Using the data below, return the stretch from the line that contains "Next, the orange" through the line that contains "reddish-brown strip [713,657,742,760]", both included, exactly as it stands and nothing beyond it.

*** Data to process ***

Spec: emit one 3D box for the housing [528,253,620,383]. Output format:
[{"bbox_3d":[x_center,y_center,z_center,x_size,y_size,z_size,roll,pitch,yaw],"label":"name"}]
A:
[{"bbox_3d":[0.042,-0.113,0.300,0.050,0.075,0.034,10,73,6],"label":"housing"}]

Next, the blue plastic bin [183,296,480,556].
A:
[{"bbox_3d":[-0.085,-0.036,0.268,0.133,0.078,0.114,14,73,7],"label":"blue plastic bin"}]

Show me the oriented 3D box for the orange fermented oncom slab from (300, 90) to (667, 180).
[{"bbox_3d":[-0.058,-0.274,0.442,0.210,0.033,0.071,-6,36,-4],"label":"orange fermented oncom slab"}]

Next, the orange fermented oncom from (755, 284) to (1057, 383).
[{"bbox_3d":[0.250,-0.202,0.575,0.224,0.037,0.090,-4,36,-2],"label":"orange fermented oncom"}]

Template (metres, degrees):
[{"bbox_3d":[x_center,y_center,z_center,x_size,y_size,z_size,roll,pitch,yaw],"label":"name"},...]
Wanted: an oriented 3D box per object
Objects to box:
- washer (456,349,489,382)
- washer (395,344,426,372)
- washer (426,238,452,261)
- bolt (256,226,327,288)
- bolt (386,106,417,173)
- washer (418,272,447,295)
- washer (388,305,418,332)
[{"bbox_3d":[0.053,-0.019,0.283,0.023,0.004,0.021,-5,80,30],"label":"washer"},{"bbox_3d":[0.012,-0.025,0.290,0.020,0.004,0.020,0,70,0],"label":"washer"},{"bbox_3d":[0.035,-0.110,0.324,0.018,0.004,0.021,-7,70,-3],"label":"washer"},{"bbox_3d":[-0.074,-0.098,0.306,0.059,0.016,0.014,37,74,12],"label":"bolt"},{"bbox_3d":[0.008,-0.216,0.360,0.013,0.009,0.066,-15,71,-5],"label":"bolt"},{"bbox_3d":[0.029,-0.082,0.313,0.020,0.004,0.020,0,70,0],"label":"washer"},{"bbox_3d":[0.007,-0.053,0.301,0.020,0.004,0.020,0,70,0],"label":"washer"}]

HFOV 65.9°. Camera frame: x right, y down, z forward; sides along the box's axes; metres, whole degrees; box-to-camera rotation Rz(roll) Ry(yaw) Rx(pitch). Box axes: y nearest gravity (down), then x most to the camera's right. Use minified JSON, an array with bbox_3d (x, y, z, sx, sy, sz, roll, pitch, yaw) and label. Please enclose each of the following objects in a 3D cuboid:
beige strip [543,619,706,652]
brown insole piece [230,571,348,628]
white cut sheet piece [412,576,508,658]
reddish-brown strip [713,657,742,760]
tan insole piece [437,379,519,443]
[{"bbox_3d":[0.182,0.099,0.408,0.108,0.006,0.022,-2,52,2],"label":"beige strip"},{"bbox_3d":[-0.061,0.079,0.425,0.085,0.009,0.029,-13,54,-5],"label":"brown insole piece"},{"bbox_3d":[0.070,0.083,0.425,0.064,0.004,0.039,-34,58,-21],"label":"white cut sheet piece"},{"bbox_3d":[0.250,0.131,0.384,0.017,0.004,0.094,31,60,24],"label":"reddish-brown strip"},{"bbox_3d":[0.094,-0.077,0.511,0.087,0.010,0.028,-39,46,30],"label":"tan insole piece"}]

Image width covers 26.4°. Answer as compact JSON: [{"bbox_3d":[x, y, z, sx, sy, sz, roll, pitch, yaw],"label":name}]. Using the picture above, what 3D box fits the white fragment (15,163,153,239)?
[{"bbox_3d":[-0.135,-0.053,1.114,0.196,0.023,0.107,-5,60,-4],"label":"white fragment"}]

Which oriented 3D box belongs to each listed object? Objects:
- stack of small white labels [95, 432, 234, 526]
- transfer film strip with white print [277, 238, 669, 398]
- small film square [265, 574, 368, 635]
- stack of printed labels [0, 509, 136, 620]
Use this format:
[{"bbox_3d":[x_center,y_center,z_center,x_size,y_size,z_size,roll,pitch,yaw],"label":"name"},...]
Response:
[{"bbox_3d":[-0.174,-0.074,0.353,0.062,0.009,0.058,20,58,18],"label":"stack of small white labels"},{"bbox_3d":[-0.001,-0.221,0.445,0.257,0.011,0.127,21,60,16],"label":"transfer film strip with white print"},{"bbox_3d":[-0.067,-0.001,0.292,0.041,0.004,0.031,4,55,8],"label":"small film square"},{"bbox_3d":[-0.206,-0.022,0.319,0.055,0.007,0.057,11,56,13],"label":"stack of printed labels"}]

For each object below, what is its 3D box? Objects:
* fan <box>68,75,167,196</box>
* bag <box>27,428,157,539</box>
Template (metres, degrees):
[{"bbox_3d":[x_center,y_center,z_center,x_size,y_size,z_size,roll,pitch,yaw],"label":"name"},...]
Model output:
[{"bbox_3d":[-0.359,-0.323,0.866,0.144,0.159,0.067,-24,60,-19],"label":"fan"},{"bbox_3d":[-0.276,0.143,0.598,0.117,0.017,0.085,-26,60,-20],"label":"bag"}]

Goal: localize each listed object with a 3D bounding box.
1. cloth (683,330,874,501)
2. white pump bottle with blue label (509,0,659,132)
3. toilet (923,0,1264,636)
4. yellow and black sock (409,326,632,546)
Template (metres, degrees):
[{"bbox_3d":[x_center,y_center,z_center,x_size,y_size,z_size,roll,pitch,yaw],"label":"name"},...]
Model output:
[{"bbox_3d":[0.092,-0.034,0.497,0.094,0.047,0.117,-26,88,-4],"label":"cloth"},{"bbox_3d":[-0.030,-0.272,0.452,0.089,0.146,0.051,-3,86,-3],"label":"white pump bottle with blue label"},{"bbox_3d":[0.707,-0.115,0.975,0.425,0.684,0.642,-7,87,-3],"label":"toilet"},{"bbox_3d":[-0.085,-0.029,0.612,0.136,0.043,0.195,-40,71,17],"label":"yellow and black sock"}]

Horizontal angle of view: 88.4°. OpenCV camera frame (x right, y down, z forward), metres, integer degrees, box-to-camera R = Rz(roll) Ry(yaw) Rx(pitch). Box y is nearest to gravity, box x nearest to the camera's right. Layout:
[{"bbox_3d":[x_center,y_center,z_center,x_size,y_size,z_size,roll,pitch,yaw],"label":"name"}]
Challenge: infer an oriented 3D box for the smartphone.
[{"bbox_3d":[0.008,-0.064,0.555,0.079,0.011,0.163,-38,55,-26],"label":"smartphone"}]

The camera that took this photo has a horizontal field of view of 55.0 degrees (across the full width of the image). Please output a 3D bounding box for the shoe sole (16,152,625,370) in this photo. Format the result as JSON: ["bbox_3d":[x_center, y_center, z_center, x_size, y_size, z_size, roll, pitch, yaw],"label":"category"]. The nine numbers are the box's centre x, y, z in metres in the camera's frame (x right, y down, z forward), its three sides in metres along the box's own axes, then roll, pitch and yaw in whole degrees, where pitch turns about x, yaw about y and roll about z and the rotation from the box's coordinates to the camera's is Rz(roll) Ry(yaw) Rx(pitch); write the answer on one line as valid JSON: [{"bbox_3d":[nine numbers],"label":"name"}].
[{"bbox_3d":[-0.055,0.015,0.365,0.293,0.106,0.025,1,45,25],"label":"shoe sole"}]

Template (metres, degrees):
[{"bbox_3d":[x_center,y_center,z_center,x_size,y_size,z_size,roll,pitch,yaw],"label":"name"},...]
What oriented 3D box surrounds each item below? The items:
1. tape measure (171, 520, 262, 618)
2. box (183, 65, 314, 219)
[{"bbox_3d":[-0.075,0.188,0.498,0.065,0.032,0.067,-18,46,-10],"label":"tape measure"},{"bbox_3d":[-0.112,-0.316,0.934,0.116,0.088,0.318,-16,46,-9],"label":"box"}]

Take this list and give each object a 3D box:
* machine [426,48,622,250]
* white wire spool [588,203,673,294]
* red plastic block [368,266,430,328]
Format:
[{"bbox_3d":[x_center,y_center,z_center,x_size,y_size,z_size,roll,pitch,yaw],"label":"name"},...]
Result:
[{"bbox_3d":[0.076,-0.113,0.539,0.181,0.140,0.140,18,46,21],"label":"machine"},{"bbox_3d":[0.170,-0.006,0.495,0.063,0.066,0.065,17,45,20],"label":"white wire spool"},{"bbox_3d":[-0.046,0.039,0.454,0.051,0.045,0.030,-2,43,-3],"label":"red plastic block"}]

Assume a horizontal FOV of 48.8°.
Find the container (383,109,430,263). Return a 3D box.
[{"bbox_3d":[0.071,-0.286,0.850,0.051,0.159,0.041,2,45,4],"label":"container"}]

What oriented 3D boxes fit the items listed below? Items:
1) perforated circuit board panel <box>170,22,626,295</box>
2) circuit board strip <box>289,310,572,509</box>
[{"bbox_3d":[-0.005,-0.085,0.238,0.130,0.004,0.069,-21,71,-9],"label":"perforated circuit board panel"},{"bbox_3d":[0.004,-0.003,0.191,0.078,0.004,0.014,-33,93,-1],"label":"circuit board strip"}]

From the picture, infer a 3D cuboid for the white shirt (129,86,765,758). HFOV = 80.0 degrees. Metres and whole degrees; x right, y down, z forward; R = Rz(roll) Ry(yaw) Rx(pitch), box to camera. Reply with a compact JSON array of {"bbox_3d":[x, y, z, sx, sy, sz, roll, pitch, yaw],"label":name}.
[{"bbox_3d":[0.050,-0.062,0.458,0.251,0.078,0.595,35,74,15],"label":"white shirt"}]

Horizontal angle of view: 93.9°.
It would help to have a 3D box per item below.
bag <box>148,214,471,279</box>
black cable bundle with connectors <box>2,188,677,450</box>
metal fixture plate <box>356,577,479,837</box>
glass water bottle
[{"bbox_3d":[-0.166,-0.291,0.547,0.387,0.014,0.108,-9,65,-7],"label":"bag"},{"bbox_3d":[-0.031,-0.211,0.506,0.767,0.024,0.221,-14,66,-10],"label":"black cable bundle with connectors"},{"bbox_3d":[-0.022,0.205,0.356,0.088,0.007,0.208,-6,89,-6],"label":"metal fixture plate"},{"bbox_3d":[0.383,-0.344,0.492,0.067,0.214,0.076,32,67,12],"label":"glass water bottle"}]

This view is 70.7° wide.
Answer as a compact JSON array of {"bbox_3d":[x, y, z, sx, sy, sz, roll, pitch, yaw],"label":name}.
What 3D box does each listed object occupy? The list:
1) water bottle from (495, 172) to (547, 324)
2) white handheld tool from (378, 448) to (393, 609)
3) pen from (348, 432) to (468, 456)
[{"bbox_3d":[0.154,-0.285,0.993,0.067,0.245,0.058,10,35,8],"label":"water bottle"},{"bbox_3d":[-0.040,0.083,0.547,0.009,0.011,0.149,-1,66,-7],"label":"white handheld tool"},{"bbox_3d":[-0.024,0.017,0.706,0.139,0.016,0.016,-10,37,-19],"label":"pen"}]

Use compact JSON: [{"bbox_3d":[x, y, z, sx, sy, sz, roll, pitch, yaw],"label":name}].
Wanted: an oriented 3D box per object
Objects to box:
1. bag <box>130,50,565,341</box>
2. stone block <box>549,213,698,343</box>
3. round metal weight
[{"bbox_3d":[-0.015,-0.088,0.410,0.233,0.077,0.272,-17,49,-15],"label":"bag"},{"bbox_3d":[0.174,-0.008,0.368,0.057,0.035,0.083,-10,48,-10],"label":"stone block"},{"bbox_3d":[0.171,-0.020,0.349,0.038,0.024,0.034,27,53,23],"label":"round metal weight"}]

*** End of Data to process ***

§ **Output for this exercise**:
Next, the orange fermented oncom from (755, 284) to (1057, 383).
[{"bbox_3d":[0.250,-0.202,0.575,0.224,0.037,0.090,-4,36,-2],"label":"orange fermented oncom"}]

Template (metres, degrees):
[{"bbox_3d":[x_center,y_center,z_center,x_size,y_size,z_size,roll,pitch,yaw],"label":"name"},...]
Wanted: an oriented 3D box per object
Objects to box:
- washer (456,349,489,382)
- washer (395,344,426,372)
- washer (426,238,452,261)
- bolt (256,226,327,288)
- bolt (386,106,417,173)
- washer (418,272,447,295)
- washer (388,305,418,332)
[{"bbox_3d":[0.053,-0.019,0.283,0.023,0.004,0.021,-5,80,30],"label":"washer"},{"bbox_3d":[0.012,-0.025,0.290,0.020,0.004,0.020,0,70,0],"label":"washer"},{"bbox_3d":[0.035,-0.110,0.324,0.018,0.004,0.021,-7,70,-3],"label":"washer"},{"bbox_3d":[-0.074,-0.098,0.306,0.059,0.016,0.014,37,74,12],"label":"bolt"},{"bbox_3d":[0.008,-0.216,0.360,0.013,0.009,0.066,-15,71,-5],"label":"bolt"},{"bbox_3d":[0.029,-0.082,0.313,0.020,0.004,0.020,0,70,0],"label":"washer"},{"bbox_3d":[0.007,-0.053,0.301,0.020,0.004,0.020,0,70,0],"label":"washer"}]

HFOV 65.9°. Camera frame: x right, y down, z forward; sides along the box's axes; metres, whole degrees; box-to-camera rotation Rz(roll) Ry(yaw) Rx(pitch). Box axes: y nearest gravity (down), then x most to the camera's right. Use minified JSON, an array with bbox_3d (x, y, z, sx, sy, sz, roll, pitch, yaw) and label. Please enclose each of the following objects in a 3D cuboid:
beige strip [543,619,706,652]
brown insole piece [230,571,348,628]
white cut sheet piece [412,576,508,658]
reddish-brown strip [713,657,742,760]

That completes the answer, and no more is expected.